__TRAVAIL DEMANDÉ__.
1. Dans l'extrait sur le règlement REACH, comment s'intitule le point liminaire du guide de l'ECHA ?
2. Relevez toutes les lignes des entrées qui contiennent le mot « perspective ».

29      Cette absence de caractère juridiquement contraignant ressort d’ailleurs expressément d’un point liminaire du guide de l’ECHA, intitulé «Avis juridique». Ce point précise que «le texte du règlement REACH constitue l’unique référence juridique authentique et que les informations contenues dans le présent document n’ont pas valeur d’avis juridique» et que «[l’ECHA] décline toute responsabilité quant à son contenu». Il ressort en outre d’un «avis au lecteur» que ce guide «n’a pas été soutenu pleinement par les autorités nationales des États membres [...] consultés au stade de sa consultation finale [et que, en] conséquence, les entreprises peuvent rencontrer des pratiques de mise en œuvre divergentes en ce qui concerne certains des aspects de ce document».

30      Dans ces conditions, il incombe à la Cour, dans le cadre de la coopération judiciaire instaurée par l’article 267 TFUE, de répondre à la demande de décision préjudicielle afin d’assurer une interprétation et une application uniformes des dispositions pertinentes dudit règlement.

 Sur le règlement REACH

31      Avant d’examiner les dispositions dont l’interprétation a été sollicitée par la juridiction de renvoi, il convient de rappeler qu’il ressort de l’article 1er, paragraphe 1, du règlement REACH qu’il vise à assurer un niveau élevé de protection de la santé humaine et de l’environnement, y compris la promotion de méthodes alternatives pour l’évaluation des dangers liés aux substances, ainsi que la libre circulation des substances dans le marché intérieur tout en améliorant la compétitivité et l’innovation.

Lignes d'un jeu de données de raisonnement spatial:

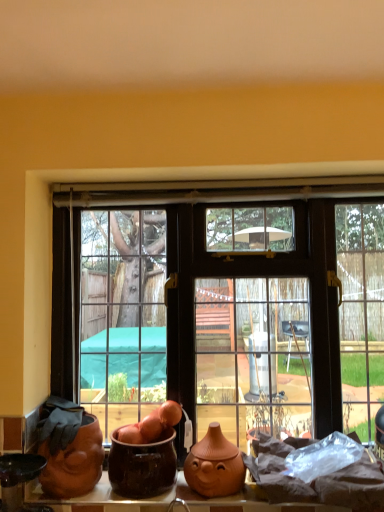
Question: From the image's perspective, is matte terracotta pot at lower left, which appears as the 1th pottery when viewed from the left, under matte orange clay vase at center, which appears as the 1th pottery when viewed from the right?

Choices:
 (A) no
 (B) yes

Answer: (A)

Question: Would you say matte terracotta pot at lower left, arranged as the third pottery when viewed from the right, contains matte orange clay vase at center, the third pottery when ordered from left to right?

Choices:
 (A) no
 (B) yes

Answer: (A)

Question: Does matte terracotta pot at lower left, arranged as the third pottery when viewed from the right, appear on the left side of matte orange clay vase at center, the third pottery when ordered from left to right?

Choices:
 (A) yes
 (B) no

Answer: (A)

Question: Does matte terracotta pot at lower left, which appears as the 1th pottery when viewed from the left, lie behind matte orange clay vase at center, which appears as the 1th pottery when viewed from the right?

Choices:
 (A) no
 (B) yes

Answer: (A)

Question: Can you confirm if matte terracotta pot at lower left, which appears as the 1th pottery when viewed from the left, is wider than matte orange clay vase at center, the third pottery when ordered from left to right?

Choices:
 (A) yes
 (B) no

Answer: (A)

Question: From the image's perspective, does matte terracotta pot at lower left, arranged as the third pottery when viewed from the right, appear higher than matte orange clay vase at center, which appears as the 1th pottery when viewed from the right?

Choices:
 (A) no
 (B) yes

Answer: (B)

Question: Is matte terracotta pot at lower left, which appears as the 1th pottery when viewed from the left, at the left side of matte glass window at center?

Choices:
 (A) yes
 (B) no

Answer: (A)

Question: Is matte terracotta pot at lower left, which appears as the 1th pottery when viewed from the left, positioned far away from matte glass window at center?

Choices:
 (A) no
 (B) yes

Answer: (B)

Question: Is matte terracotta pot at lower left, which appears as the 1th pottery when viewed from the left, outside matte glass window at center?

Choices:
 (A) yes
 (B) no

Answer: (A)

Question: Is matte terracotta pot at lower left, arranged as the third pottery when viewed from the right, positioned with its back to matte glass window at center?

Choices:
 (A) yes
 (B) no

Answer: (A)

Question: Can you confirm if matte terracotta pot at lower left, which appears as the 1th pottery when viewed from the left, is taller than matte glass window at center?

Choices:
 (A) no
 (B) yes

Answer: (A)

Question: From a real-world perspective, is matte terracotta pot at lower left, arranged as the third pottery when viewed from the right, on top of matte glass window at center?

Choices:
 (A) yes
 (B) no

Answer: (B)

Question: Does matte glass window at center have a larger size compared to brown glazed pot at center, positioned as the 2th pottery in left-to-right order?

Choices:
 (A) no
 (B) yes

Answer: (B)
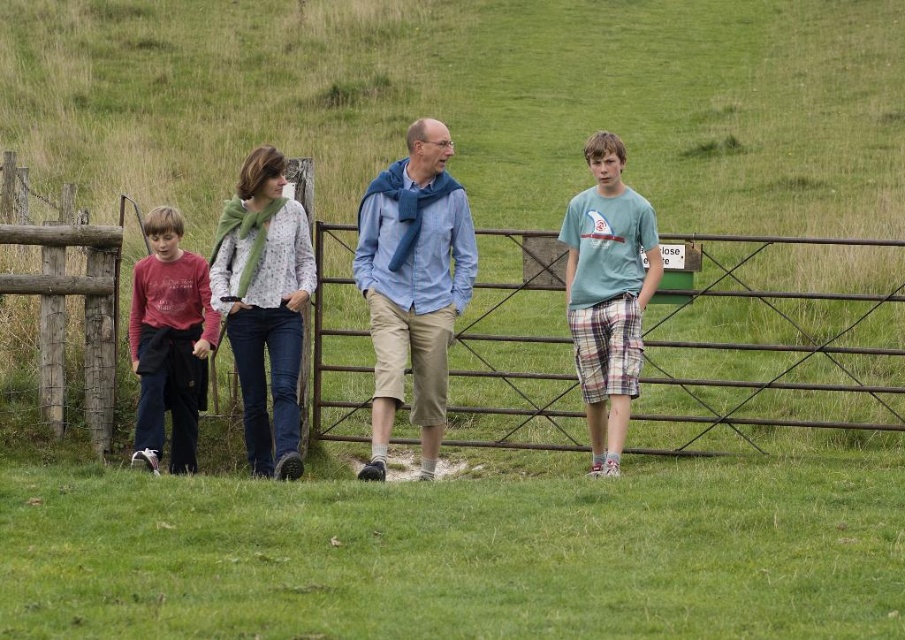
Question: Among these points, which one is farthest from the camera?

Choices:
 (A) (650, 268)
 (B) (358, 264)
 (C) (145, 392)

Answer: (A)

Question: Does blue cotton scarf at center appear on the right side of matte red shirt at left?

Choices:
 (A) yes
 (B) no

Answer: (A)

Question: Is blue cotton scarf at center thinner than light blue t-shirt at center?

Choices:
 (A) no
 (B) yes

Answer: (A)

Question: Which point is closer to the camera taking this photo?

Choices:
 (A) (337, 436)
 (B) (634, 349)

Answer: (B)

Question: Which point appears farthest from the camera in this image?

Choices:
 (A) (583, 358)
 (B) (421, 323)
 (C) (154, 236)

Answer: (C)

Question: Can you confirm if blue cotton scarf at center is wider than matte red shirt at left?

Choices:
 (A) no
 (B) yes

Answer: (B)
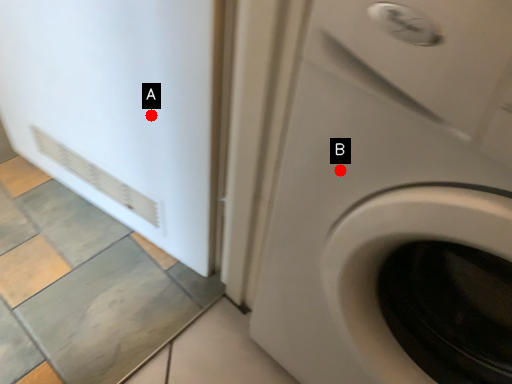
Question: Two points are circled on the image, labeled by A and B beside each circle. Among these points, which one is nearest to the camera?

Choices:
 (A) A is closer
 (B) B is closer

Answer: (B)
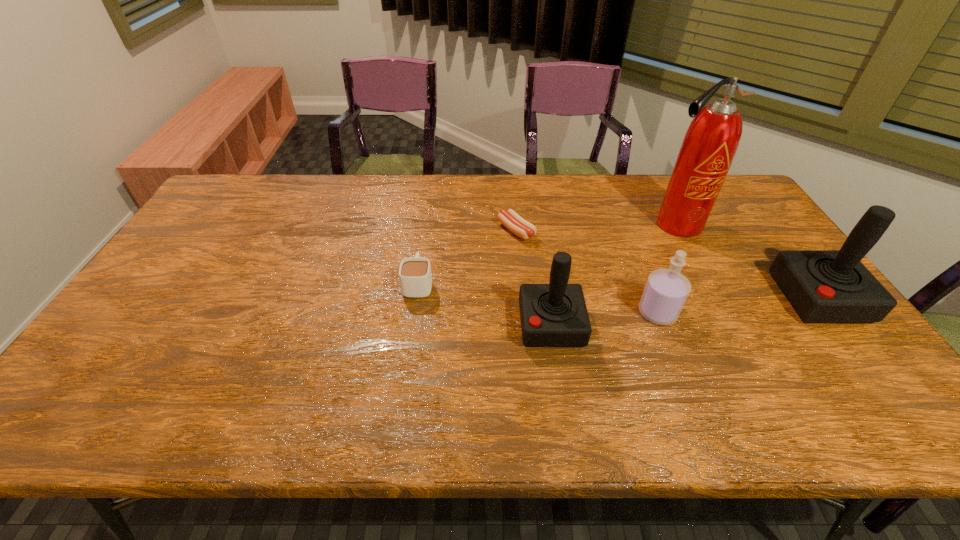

__RÉPONSES ATTENDUES__.
1. Il s'intitule « Avis juridique ».

2.
Question: From the image's perspective, is matte terracotta pot at lower left, which appears as the 1th pottery when viewed from the left, under matte orange clay vase at center, which appears as the 1th pottery when viewed from the right?
Question: From the image's perspective, does matte terracotta pot at lower left, arranged as the third pottery when viewed from the right, appear higher than matte orange clay vase at center, which appears as the 1th pottery when viewed from the right?
Question: From a real-world perspective, is matte terracotta pot at lower left, arranged as the third pottery when viewed from the right, on top of matte glass window at center?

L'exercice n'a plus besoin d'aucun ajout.